O'Day finally broke through to the public in "Jazz on a Summer's Day," the documentary of the 1958 Newport Jazz Festival. On Sunday afternoon, she teeters onstage in high heels, a cocktail dress, and a huge hat. The drummer begins playing a hypnotic African rhythm on the congas and O'Day starts chanting something. After about eight bars you realize it's the lyric to "Sweet Georgia Brown." After the first chorus, the quartet comes in behind her and she does a slow, rocking version to the original tune. Then after another 16 bars the tempo jumps again and she scats her way through two more choruses. What she has done is the epitome of jazz -- taking one song and turning it into three completely different tunes, all of them original and fascinating. Her second number, "Tea for Two," ends with the combo passing one-bar lines among themselves at lightning speed, with O'Day's voice the fifth instrument. Jazz was never done better.

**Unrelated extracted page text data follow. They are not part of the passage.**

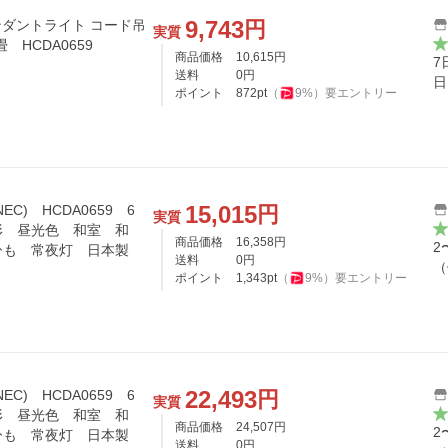
9,743
円
ンダントライト コード吊
実質
畳 HCDA0659
商品価格
10,615
円
7
送料
0
円
日
ポイント
872
pt
（
9
%）
要エントリー
15,015
円
C) HCDA0659 6
実質
形 昼光色 和室 和
商品価格
16,358
円
2
ひも 常夜灯 日本製
送料
0
円
（
ポイント
1,343
pt
（
9
%）
要エントリー
22,493
円
C) HCDA0659 6
実質
形 昼光色 和室 和
商品価格
24,507
円
2
ひも 常夜灯 日本製
送料
0
円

O'Day had a tough life. She chased a few drummers, never married, never had children. She was addicted to drugs and alcohol for years and nearly died of an overdose in the 1960s before giving it up. After leaving home at 12, she never really returned. Yet her vagabond's life gave her an outsider's perspective few singers ever attain.
I saw her once in person in a club on the East Side of Manhattan in the 1970s. Chet Baker, another lost soul, was in the band. At one point, they started "Ace in the Hole," which is supposed to begin with somebody in a San Francisco saloon calling out the request. I saw what was coming so I hollered from the crowd, "Hey, Anita! Sing 'Ace in the Hole.'" She cracked up and called back, "Meet me at the bar for a drink."
Ten minutes later, as I stood in line waiting to collect my drink, some barfly had gotten ahead of me and was bending her ear with some lugubrious yarn. After a few minutes, she had had enough. "Listen man," she said, "if I'm gonna listen, you've got to talk!"
They didn't make them any tougher. Or truer.